- **AVAILABLE DATA**:

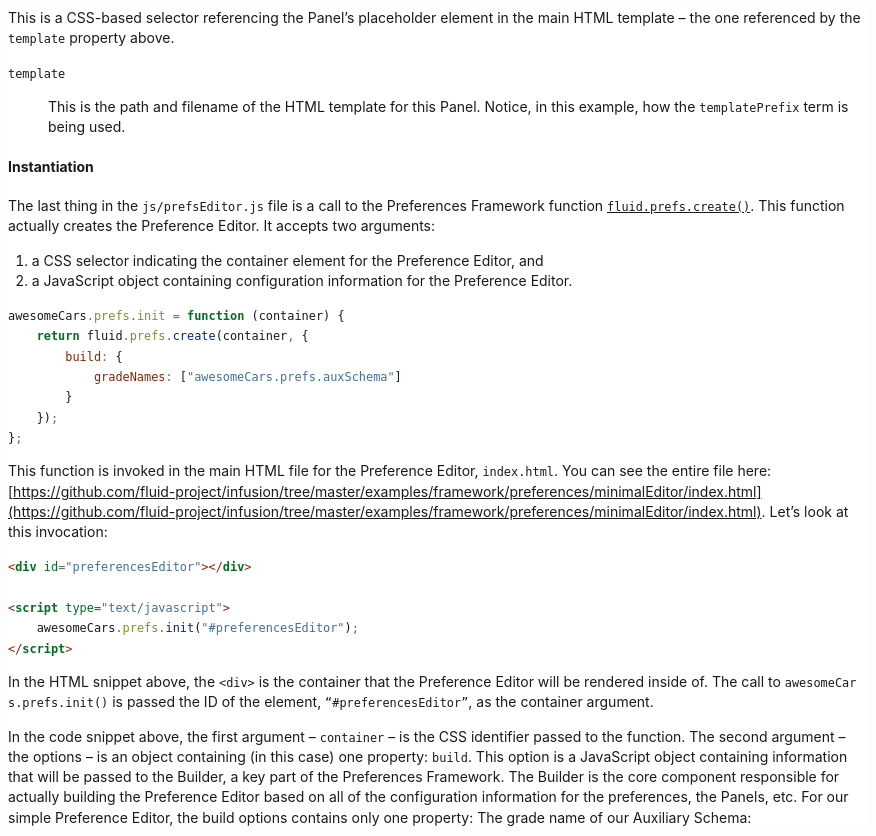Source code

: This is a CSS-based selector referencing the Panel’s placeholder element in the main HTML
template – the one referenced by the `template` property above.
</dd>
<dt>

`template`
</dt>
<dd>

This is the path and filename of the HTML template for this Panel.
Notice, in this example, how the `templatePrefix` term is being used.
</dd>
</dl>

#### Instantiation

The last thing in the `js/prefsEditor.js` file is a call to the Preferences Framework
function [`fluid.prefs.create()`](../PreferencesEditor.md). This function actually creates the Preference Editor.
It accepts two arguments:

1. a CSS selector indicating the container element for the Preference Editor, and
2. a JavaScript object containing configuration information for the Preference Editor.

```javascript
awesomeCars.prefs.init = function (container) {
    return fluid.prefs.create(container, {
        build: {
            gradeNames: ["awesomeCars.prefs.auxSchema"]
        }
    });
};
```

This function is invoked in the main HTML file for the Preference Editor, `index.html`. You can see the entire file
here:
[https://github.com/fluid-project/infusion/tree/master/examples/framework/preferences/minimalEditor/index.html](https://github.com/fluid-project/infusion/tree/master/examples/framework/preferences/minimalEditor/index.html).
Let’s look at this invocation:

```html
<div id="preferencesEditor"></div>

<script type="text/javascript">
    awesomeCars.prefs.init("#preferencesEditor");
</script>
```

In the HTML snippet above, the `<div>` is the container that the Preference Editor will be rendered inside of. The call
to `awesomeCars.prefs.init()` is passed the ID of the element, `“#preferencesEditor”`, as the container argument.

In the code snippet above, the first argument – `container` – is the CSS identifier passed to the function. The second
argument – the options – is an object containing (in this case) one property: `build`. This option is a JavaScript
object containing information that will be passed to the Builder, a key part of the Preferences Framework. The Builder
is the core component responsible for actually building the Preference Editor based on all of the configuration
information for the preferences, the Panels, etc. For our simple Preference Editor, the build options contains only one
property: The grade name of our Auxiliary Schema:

- **EXERCISE PROMPT**: Give back exactly the lines from the top of the records to the line containing "argument – the", both included, and no pictures.

- **RESPONSE**:
Source code

: This is a CSS-based selector referencing the Panel’s placeholder element in the main HTML
template – the one referenced by the `template` property above.
</dd>
<dt>

`template`
</dt>
<dd>

This is the path and filename of the HTML template for this Panel.
Notice, in this example, how the `templatePrefix` term is being used.
</dd>
</dl>

#### Instantiation

The last thing in the `js/prefsEditor.js` file is a call to the Preferences Framework
function [`fluid.prefs.create()`](../PreferencesEditor.md). This function actually creates the Preference Editor.
It accepts two arguments:

1. a CSS selector indicating the container element for the Preference Editor, and
2. a JavaScript object containing configuration information for the Preference Editor.

```javascript
awesomeCars.prefs.init = function (container) {
    return fluid.prefs.create(container, {
        build: {
            gradeNames: ["awesomeCars.prefs.auxSchema"]
        }
    });
};
```

This function is invoked in the main HTML file for the Preference Editor, `index.html`. You can see the entire file
here:
[https://github.com/fluid-project/infusion/tree/master/examples/framework/preferences/minimalEditor/index.html](https://github.com/fluid-project/infusion/tree/master/examples/framework/preferences/minimalEditor/index.html).
Let’s look at this invocation:

```html
<div id="preferencesEditor"></div>

<script type="text/javascript">
    awesomeCars.prefs.init("#preferencesEditor");
</script>
```

In the HTML snippet above, the `<div>` is the container that the Preference Editor will be rendered inside of. The call
to `awesomeCars.prefs.init()` is passed the ID of the element, `“#preferencesEditor”`, as the container argument.

In the code snippet above, the first argument – `container` – is the CSS identifier passed to the function. The second
argument – the options – is an object containing (in this case) one property: `build`. This option is a JavaScript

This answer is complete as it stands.